══ DATASET CONTENT

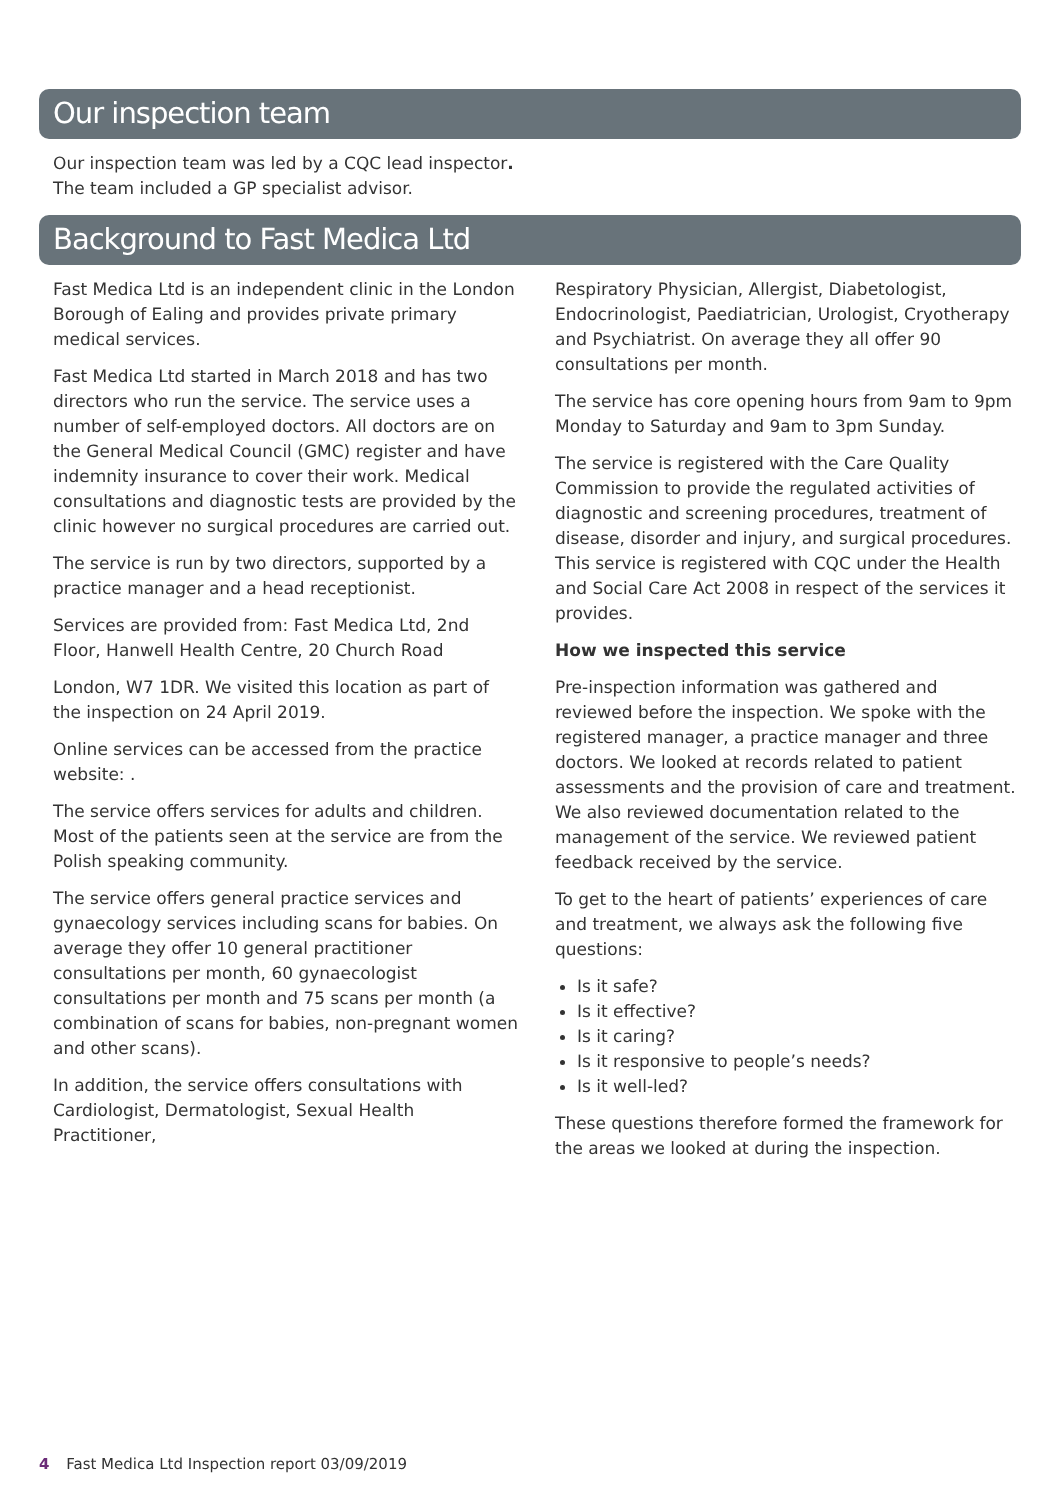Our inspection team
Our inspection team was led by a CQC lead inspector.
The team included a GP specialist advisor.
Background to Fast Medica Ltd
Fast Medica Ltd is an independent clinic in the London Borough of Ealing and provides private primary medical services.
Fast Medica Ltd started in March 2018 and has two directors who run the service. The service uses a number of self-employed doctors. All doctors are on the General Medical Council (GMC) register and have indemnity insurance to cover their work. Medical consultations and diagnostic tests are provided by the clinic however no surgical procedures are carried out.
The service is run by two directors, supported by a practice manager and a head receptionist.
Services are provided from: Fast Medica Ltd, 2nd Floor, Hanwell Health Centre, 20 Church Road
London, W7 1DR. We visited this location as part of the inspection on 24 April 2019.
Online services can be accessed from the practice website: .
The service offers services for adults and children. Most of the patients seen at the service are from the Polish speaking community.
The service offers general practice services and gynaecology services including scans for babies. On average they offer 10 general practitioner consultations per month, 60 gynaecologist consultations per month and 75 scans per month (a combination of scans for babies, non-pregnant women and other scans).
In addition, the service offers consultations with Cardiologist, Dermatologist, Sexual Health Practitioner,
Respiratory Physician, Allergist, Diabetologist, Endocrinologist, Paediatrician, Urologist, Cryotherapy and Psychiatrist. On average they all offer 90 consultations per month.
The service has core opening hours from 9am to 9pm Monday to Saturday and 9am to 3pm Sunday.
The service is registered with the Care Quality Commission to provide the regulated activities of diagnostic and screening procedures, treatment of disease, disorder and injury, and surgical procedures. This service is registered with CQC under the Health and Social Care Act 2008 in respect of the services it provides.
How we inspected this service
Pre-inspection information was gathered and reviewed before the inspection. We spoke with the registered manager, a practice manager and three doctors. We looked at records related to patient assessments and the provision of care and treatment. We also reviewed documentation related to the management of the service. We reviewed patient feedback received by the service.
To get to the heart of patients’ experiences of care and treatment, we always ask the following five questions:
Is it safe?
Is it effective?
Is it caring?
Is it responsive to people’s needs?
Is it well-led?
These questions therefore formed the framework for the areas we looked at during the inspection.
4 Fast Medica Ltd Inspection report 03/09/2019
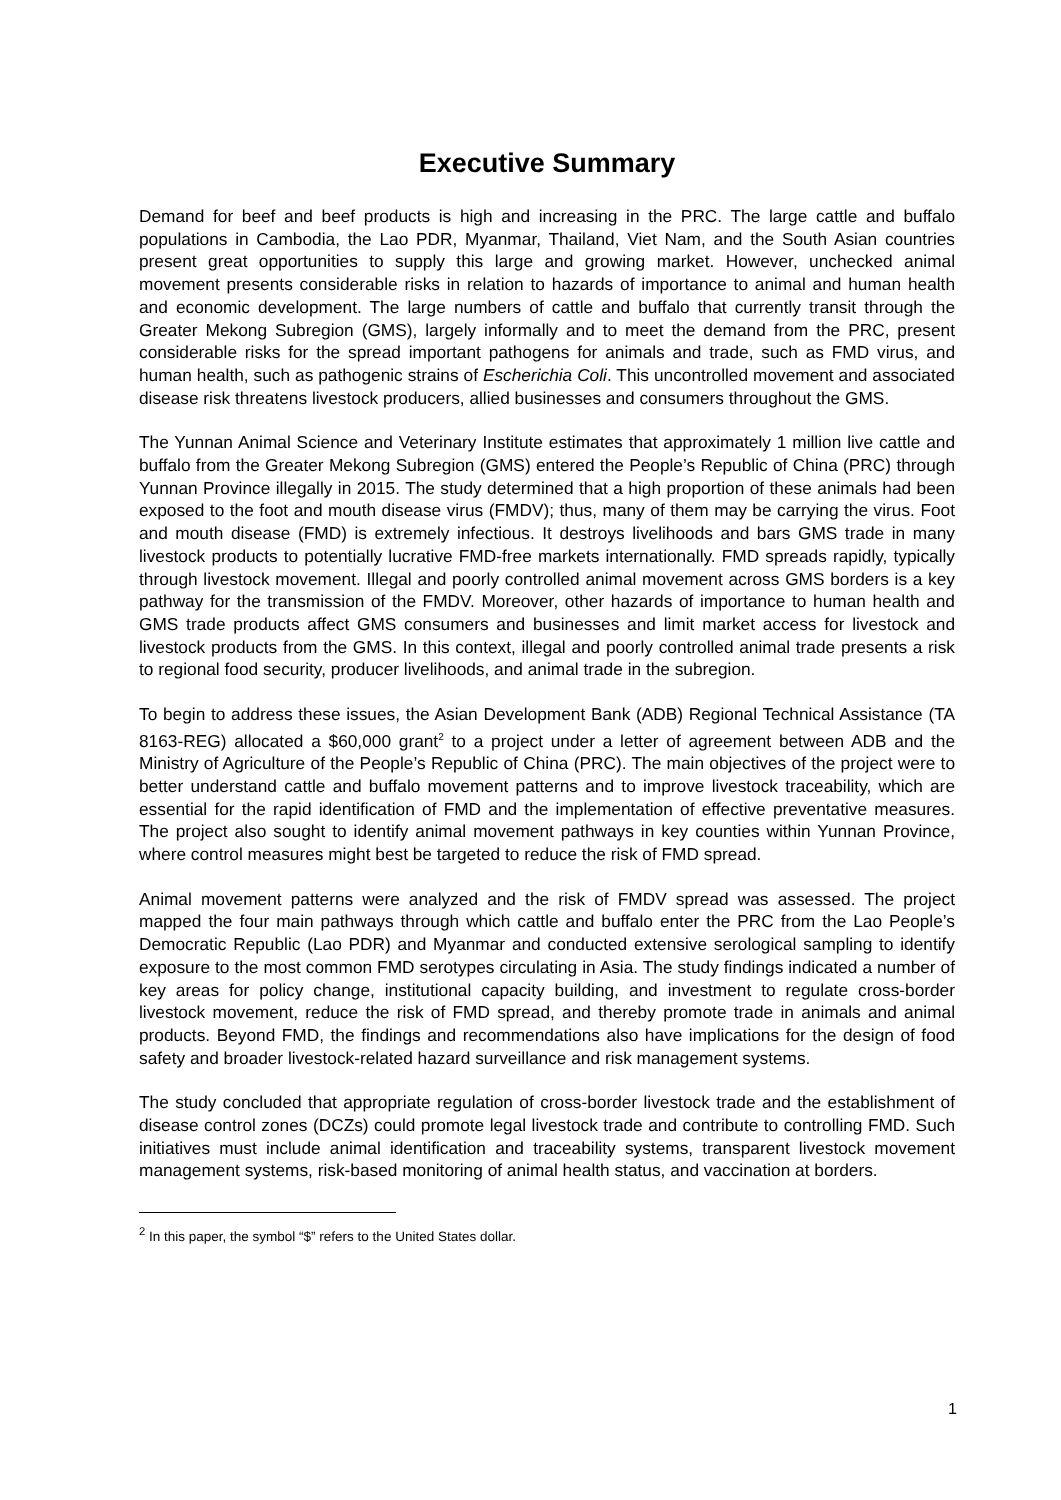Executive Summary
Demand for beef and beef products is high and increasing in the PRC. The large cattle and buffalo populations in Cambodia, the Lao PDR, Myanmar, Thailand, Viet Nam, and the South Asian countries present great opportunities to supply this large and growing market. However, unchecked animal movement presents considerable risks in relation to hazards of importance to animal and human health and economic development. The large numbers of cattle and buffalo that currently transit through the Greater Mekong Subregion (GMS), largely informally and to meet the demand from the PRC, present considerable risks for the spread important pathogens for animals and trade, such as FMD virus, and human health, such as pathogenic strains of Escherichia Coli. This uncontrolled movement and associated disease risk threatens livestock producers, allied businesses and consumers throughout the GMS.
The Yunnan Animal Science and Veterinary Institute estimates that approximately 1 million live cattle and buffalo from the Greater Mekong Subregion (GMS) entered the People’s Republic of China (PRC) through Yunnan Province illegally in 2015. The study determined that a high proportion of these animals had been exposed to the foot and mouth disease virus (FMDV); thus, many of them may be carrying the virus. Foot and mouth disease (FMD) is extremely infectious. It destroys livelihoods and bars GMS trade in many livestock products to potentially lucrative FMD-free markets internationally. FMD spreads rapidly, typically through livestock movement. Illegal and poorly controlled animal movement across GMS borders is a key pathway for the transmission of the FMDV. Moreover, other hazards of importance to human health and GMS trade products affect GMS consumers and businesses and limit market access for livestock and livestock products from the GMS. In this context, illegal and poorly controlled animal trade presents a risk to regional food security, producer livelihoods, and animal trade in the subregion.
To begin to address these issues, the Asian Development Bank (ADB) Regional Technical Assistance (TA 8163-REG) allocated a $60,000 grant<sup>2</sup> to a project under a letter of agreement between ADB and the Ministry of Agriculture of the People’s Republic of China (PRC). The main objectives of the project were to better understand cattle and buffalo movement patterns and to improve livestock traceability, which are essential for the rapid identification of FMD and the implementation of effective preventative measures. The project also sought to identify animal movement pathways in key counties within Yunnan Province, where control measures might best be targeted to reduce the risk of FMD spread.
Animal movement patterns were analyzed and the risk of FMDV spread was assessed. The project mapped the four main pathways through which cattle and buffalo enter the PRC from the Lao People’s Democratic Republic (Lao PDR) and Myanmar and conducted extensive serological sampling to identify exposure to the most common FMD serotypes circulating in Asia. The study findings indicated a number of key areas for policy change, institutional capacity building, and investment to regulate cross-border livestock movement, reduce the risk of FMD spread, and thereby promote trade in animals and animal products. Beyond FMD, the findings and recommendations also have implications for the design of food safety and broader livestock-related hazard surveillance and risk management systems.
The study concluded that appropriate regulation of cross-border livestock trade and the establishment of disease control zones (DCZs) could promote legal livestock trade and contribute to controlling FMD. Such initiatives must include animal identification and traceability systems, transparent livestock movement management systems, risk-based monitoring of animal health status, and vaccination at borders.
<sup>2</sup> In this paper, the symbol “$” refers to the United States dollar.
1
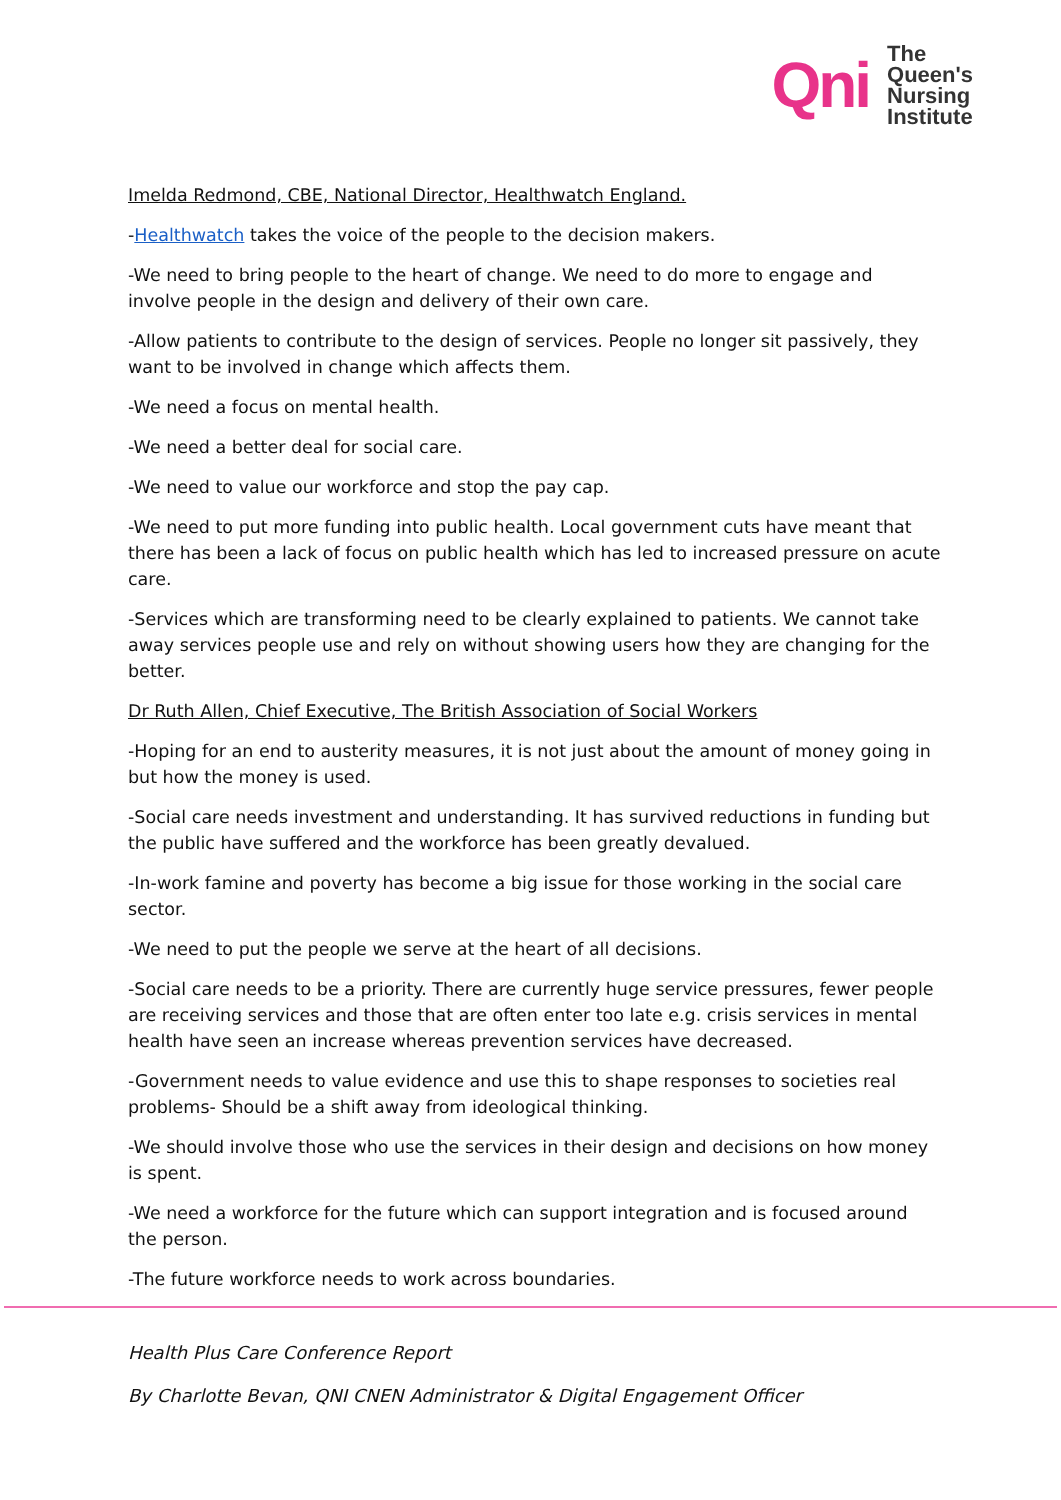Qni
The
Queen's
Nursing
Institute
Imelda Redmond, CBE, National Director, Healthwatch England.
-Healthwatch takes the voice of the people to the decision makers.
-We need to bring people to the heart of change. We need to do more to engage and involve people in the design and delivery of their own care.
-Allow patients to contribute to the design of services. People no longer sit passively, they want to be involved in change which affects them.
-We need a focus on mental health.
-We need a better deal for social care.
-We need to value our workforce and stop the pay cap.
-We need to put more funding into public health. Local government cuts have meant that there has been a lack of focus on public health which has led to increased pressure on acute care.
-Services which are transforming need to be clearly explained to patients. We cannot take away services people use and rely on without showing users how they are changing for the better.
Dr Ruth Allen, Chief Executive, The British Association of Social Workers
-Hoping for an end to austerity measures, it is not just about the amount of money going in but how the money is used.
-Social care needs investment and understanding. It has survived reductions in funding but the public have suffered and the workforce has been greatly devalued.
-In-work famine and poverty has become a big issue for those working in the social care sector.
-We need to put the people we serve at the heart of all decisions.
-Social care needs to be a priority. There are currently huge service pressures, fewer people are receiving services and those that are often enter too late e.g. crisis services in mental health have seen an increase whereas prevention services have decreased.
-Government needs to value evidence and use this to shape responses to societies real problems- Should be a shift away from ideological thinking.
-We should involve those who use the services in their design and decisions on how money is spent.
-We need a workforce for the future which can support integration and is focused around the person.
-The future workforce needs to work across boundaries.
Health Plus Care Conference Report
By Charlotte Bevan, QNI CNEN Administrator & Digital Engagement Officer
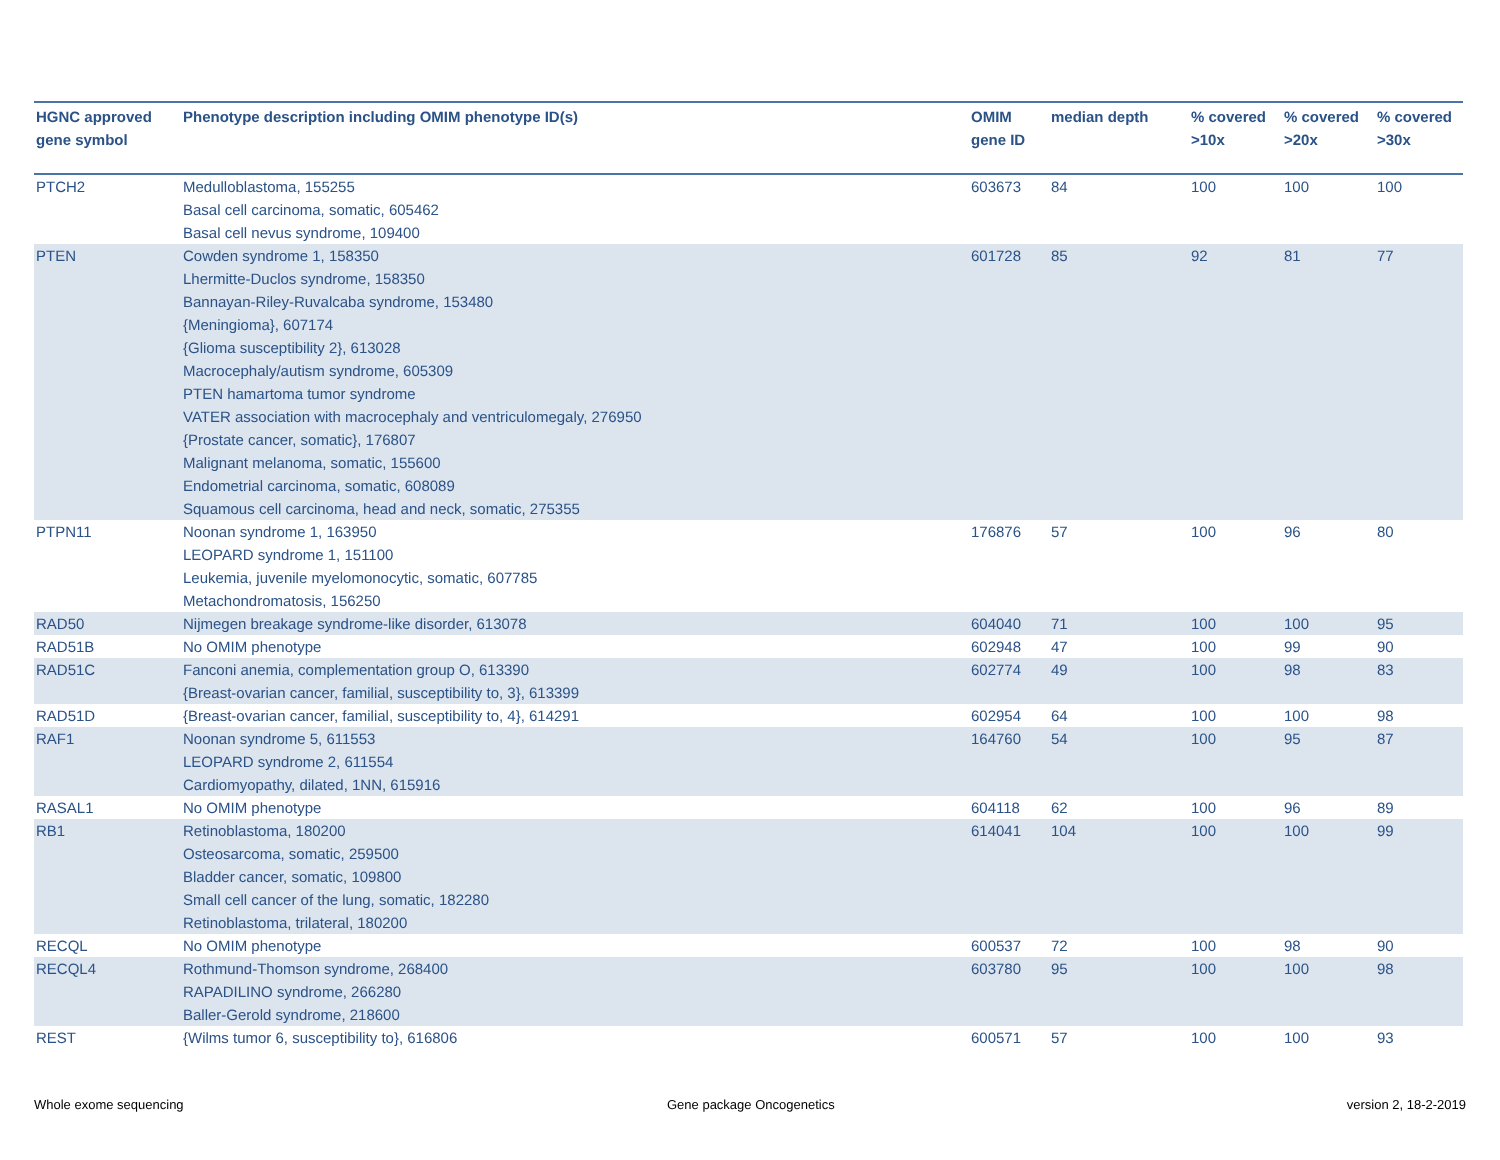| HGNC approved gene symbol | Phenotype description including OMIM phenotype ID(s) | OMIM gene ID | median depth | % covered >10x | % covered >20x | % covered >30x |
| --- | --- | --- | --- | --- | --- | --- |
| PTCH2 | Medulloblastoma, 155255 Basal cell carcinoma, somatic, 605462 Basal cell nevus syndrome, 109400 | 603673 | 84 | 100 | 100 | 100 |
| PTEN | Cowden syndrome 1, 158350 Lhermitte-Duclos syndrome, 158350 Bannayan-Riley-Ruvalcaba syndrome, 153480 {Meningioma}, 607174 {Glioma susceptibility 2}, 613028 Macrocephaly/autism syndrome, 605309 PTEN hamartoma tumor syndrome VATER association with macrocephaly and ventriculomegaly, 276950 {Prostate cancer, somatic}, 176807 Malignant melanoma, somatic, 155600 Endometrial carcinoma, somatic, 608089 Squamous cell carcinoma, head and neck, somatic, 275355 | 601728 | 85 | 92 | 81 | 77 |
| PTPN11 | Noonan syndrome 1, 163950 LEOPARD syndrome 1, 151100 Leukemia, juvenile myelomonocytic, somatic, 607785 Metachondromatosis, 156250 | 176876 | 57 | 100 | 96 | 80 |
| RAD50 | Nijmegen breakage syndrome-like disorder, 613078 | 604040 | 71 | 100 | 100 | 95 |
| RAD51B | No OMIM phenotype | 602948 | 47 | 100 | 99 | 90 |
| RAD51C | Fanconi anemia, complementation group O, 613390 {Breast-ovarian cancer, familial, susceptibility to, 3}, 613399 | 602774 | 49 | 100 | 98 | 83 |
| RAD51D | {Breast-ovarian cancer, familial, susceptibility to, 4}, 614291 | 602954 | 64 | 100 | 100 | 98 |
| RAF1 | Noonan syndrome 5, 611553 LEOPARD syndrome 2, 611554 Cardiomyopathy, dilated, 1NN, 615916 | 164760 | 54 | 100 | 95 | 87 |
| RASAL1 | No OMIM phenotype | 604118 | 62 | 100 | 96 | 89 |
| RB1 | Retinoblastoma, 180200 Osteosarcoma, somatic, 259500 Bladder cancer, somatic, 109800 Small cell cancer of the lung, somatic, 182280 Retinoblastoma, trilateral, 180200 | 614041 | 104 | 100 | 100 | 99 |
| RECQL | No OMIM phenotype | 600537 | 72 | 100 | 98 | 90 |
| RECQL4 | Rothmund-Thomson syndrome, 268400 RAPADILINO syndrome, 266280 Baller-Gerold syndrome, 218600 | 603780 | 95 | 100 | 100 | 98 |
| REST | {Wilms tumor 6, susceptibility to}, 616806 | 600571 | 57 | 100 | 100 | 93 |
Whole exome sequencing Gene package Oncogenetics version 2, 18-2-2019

════

▶ _ASSIGNMENT_
Write down, word for word, the lines above from the one containing "consultations per month." through the one containing "Is it effective?", both ends included.

▶ _REPLY TO THE EXERCISE_
Respiratory Physician, Allergist, Diabetologist, Endocrinologist, Paediatrician, Urologist, Cryotherapy and Psychiatrist. On average they all offer 90 consultations per month.
The service has core opening hours from 9am to 9pm Monday to Saturday and 9am to 3pm Sunday.
The service is registered with the Care Quality Commission to provide the regulated activities of diagnostic and screening procedures, treatment of disease, disorder and injury, and surgical procedures. This service is registered with CQC under the Health and Social Care Act 2008 in respect of the services it provides.
How we inspected this service
Pre-inspection information was gathered and reviewed before the inspection. We spoke with the registered manager, a practice manager and three doctors. We looked at records related to patient assessments and the provision of care and treatment. We also reviewed documentation related to the management of the service. We reviewed patient feedback received by the service.
To get to the heart of patients’ experiences of care and treatment, we always ask the following five questions:
Is it safe?
Is it effective?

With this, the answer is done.